Yah, the issue is not how the studios create their products. Rather, the problem is their refusal to adapt to new delivery technologies. They can market 3D and smell-o-vision all they like. They can overpay Tom Cruise 'till the cows come home. But since their entire business was created at the turn of the last century by new technology, it's deeply ironic that they refuse, flatly refuse to modify their delivery methods to accept the new technical reality.
What's more maddening is that Netflix showed them how to do it, and all they can think to do is destroy Netflix. They should just buy Netflix, for crike's sake, not strangle it in the crib.
We've been here before. When MP3s first became a technical reality, the music industry was presented with dozens of new business models. They rejected every single one, crushed the start-ups, and generally growled to keep the other dogs away from their food bowl.
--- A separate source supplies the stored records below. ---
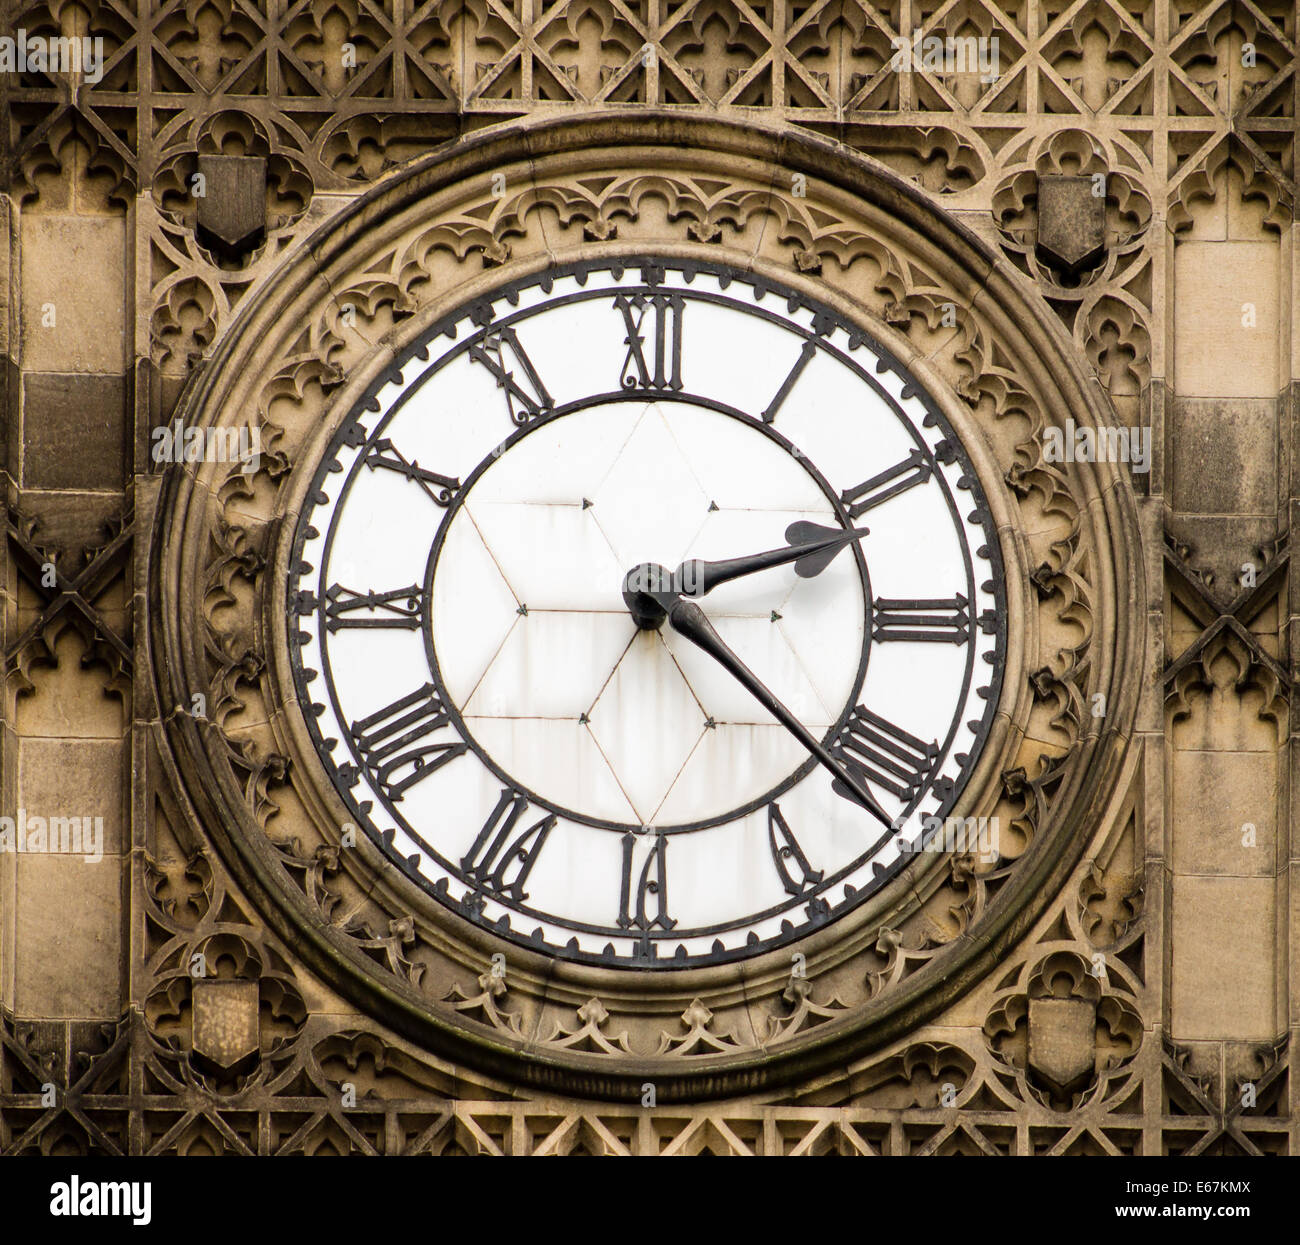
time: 2:21
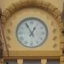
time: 12:55
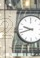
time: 9:42
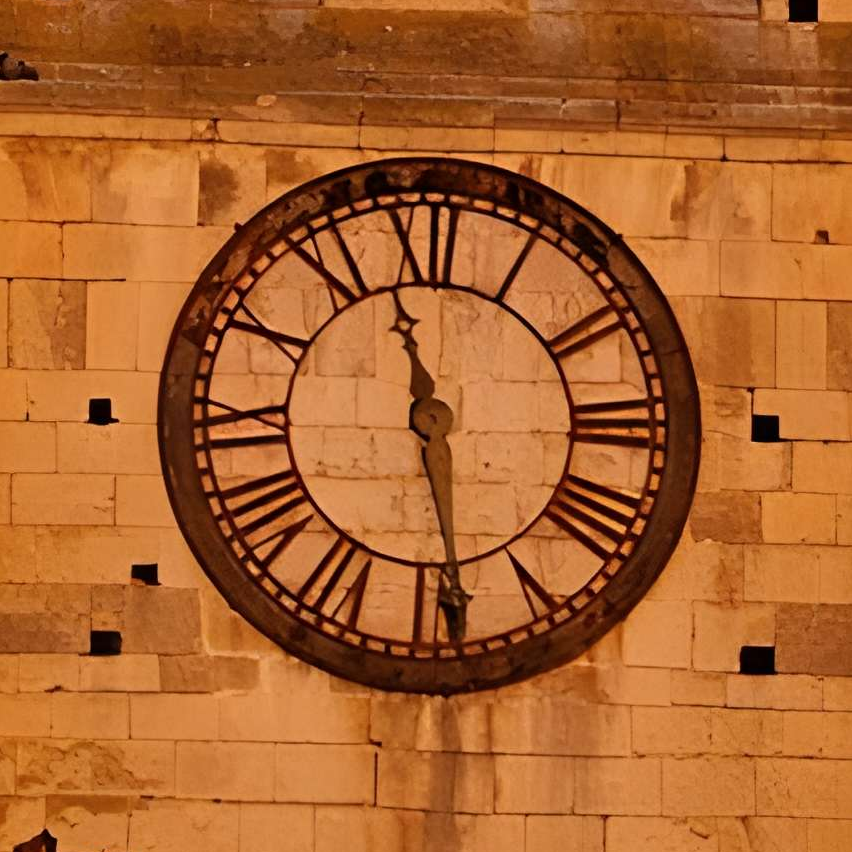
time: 11:28
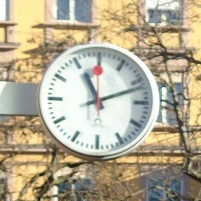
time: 11:11
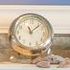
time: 11:07
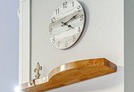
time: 4:12
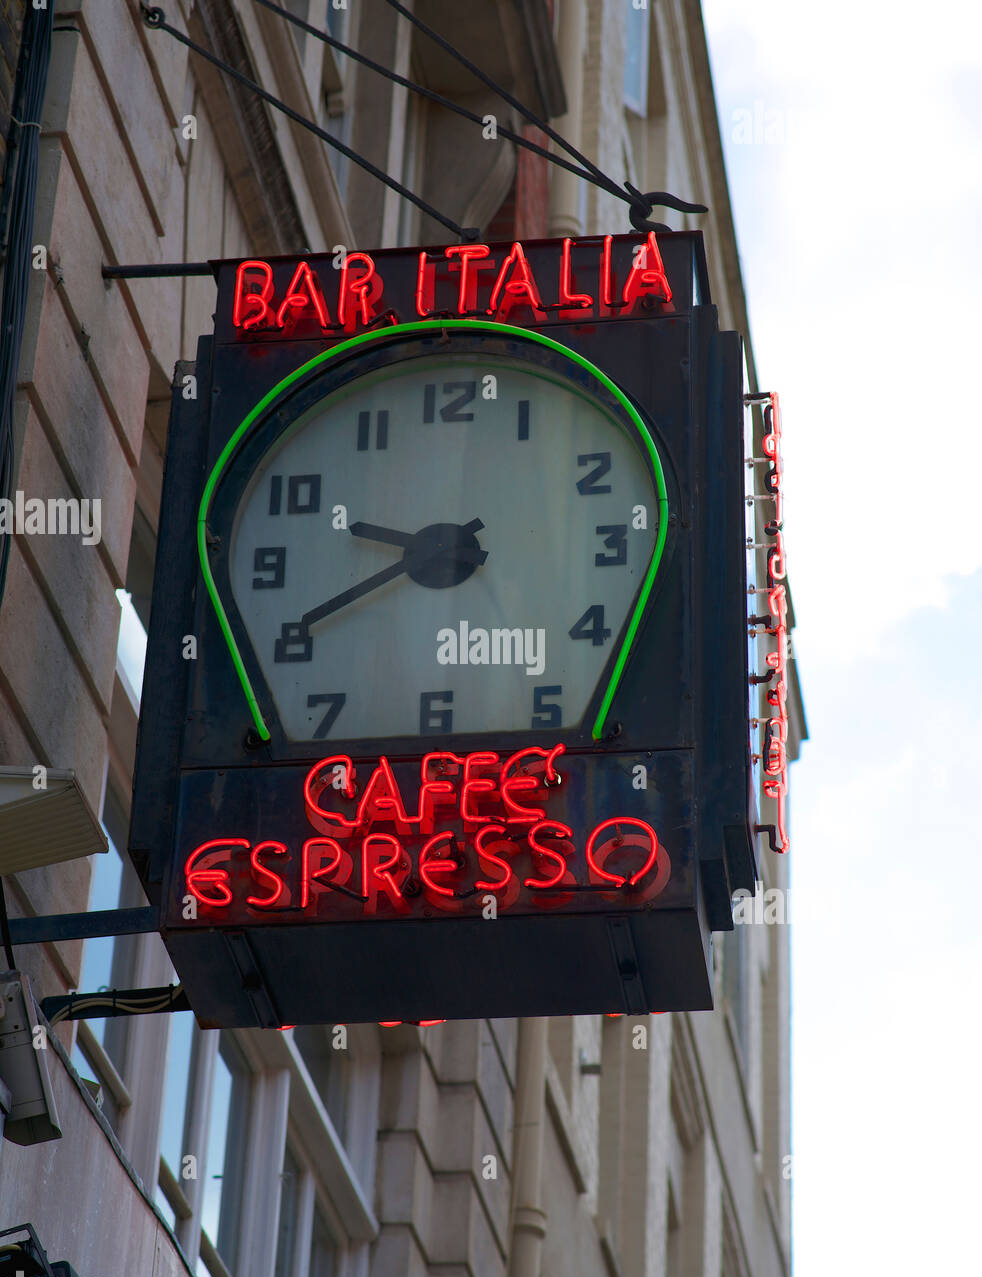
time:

It was only after years of this behavior that Napster happened. (I was a music industry journo at the time, so I had a box seat for the circus. I interviewed music execs and tech start-ups, and I watched the labels carefully, methodically dig their own graves. I asked them about it, on-record, several times. It's not as though they did not understand what was going on. They just couldn't bring themselves to make any alteration in their business model. They got what they deserved.)
Gah. I could write a 20,000 word essay on this subject, but I will spare the Org the ordeal. Let's just say that smart people do astonishingly stupid things when all of their incentives point toward stasis.